▶ **TEXTO DO EXERCÍCIO**
________________________
Minha mãe conta que quando
criança eu afirmava, cheia da confiança e da tranquilidade tão comuns aos piamente
crentes em suas capacidades, que quando eu crescesse seria uma cientista. Não que
eu amasse as ciências, nunca me interessei muito por elas. A verdade é que esta
era a maneira mais prática por mim imaginada para resolver o maior dos
problemas, a única coisa que poderia me assombrar. Eu seria cientista, e como
tal inventaria uma pílula que não deixaria ninguém morrer. Assim, sem motivos
para medos, resolvia-se feito passe de mágica o maior dos medos de toda criança
por mim – a morte de dos pais.
Os medos de criança passam, e
isso dá-nos pena quando somos adultos porque então também somem as mágicas
soluções. Os meus medos incluíam uma eminente guerra atômica, a perda dos meus
pais e a possibilidade de um dia topar de frente com um urso ou um leão (apesar
de saber que leões e ursos em São Paulo eram vistos apenas no zoológico. Vai
entender?!). Por motivos que desconheço, talvez por uma criação cheia de amor e
liberdade para brincar ou porque sempre foi característica minha sentir-me
segura e certa sobre tudo que penso, (defeito e/ou qualidade que persiste até
os dias de hoje), para todas estas mazelas havia uma solução por mim pensada e
repensada, tida como certa e infalível. E sem mais nem menos, eu cresci
tranquila e feliz.
________________________
▶ **O QUE FAZER**
1 > Transcreva do texto sobre os medos de infância o trecho entre "Os medos de criança" e "tranquila e feliz.", inclusive.
2 > Reescreva de forma mais curta o parágrafo do texto sobre os medos de infância que começa com "Os medos de criança passam", mantendo seus fatos principais.
3 > No texto sobre os medos de infância, o que faria a pílula que a criança pretendia inventar?

▶ **Descrições em texto dos pontos-chave**
________________________
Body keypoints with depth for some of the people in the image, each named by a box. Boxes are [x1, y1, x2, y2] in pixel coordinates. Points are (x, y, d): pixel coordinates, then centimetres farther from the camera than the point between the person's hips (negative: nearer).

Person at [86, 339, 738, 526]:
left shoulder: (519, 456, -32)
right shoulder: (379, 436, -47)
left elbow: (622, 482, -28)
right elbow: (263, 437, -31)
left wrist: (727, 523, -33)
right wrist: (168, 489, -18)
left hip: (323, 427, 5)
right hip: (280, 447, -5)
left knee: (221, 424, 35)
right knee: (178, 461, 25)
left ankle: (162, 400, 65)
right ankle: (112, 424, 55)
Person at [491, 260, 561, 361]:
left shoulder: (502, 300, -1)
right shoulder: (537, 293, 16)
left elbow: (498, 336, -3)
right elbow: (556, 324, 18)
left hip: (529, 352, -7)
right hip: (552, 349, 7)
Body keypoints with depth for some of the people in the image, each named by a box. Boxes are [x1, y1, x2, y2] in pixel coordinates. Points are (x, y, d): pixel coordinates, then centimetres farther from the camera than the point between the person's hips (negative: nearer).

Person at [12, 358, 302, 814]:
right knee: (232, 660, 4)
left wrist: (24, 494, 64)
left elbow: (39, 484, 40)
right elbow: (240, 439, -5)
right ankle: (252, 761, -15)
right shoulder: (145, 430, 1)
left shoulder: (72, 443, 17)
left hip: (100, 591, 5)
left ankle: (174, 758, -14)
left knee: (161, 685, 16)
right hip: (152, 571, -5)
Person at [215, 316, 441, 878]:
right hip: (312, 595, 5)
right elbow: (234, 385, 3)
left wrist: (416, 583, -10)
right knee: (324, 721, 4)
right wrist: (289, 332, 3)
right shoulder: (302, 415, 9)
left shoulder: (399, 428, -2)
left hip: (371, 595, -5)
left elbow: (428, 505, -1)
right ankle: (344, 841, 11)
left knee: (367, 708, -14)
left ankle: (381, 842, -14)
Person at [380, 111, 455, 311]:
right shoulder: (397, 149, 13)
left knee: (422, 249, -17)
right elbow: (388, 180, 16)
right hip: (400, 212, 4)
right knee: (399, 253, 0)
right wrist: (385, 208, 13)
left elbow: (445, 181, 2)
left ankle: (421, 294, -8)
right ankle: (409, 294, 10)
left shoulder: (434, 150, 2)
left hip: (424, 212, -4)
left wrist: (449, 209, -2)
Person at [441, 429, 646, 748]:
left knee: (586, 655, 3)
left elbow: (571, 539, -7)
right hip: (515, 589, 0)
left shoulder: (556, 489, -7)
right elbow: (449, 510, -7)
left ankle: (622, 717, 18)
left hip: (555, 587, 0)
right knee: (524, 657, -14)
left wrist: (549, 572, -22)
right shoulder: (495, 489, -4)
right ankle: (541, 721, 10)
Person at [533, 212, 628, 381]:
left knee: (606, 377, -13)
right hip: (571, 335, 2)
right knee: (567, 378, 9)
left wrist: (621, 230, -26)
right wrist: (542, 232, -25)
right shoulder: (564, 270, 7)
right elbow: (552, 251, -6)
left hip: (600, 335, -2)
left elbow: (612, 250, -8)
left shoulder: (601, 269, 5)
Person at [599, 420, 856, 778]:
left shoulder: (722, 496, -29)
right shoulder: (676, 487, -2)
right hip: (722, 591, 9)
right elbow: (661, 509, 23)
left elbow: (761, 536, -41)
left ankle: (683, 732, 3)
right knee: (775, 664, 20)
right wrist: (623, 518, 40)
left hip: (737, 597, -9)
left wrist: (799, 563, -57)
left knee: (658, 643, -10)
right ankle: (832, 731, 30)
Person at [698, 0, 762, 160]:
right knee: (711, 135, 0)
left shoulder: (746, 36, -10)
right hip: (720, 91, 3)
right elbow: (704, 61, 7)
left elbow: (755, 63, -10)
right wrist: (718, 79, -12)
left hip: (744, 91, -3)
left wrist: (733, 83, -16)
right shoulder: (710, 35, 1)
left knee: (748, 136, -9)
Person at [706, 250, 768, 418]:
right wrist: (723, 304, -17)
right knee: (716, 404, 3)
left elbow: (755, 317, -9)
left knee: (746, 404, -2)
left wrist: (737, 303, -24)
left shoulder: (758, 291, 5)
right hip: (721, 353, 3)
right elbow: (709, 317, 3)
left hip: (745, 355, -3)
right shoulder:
________________________
▶ **RESPOSTAS DADAS**
1 >
Os medos de criança passam, e
isso dá-nos pena quando somos adultos porque então também somem as mágicas
soluções. Os meus medos incluíam uma eminente guerra atômica, a perda dos meus
pais e a possibilidade de um dia topar de frente com um urso ou um leão (apesar
de saber que leões e ursos em São Paulo eram vistos apenas no zoológico. Vai
entender?!). Por motivos que desconheço, talvez por uma criação cheia de amor e
liberdade para brincar ou porque sempre foi característica minha sentir-me
segura e certa sobre tudo que penso, (defeito e/ou qualidade que persiste até
os dias de hoje), para todas estas mazelas havia uma solução por mim pensada e
repensada, tida como certa e infalível. E sem mais nem menos, eu cresci
tranquila e feliz.

2 > Os medos de criança passam e, com eles, somem as soluções mágicas, o que dá pena na vida adulta. Eu temia uma guerra atômica, a perda dos meus pais e topar com um urso ou um leão, mesmo sabendo que em São Paulo esses animais só eram vistos no zoológico. Talvez pela criação cheia de amor e liberdade para brincar, ou por sempre me sentir segura e certa sobre o que penso, eu tinha para cada um desses males uma solução tida como infalível. Assim, cresci tranquila e feliz.

3 > Não deixaria ninguém morrer.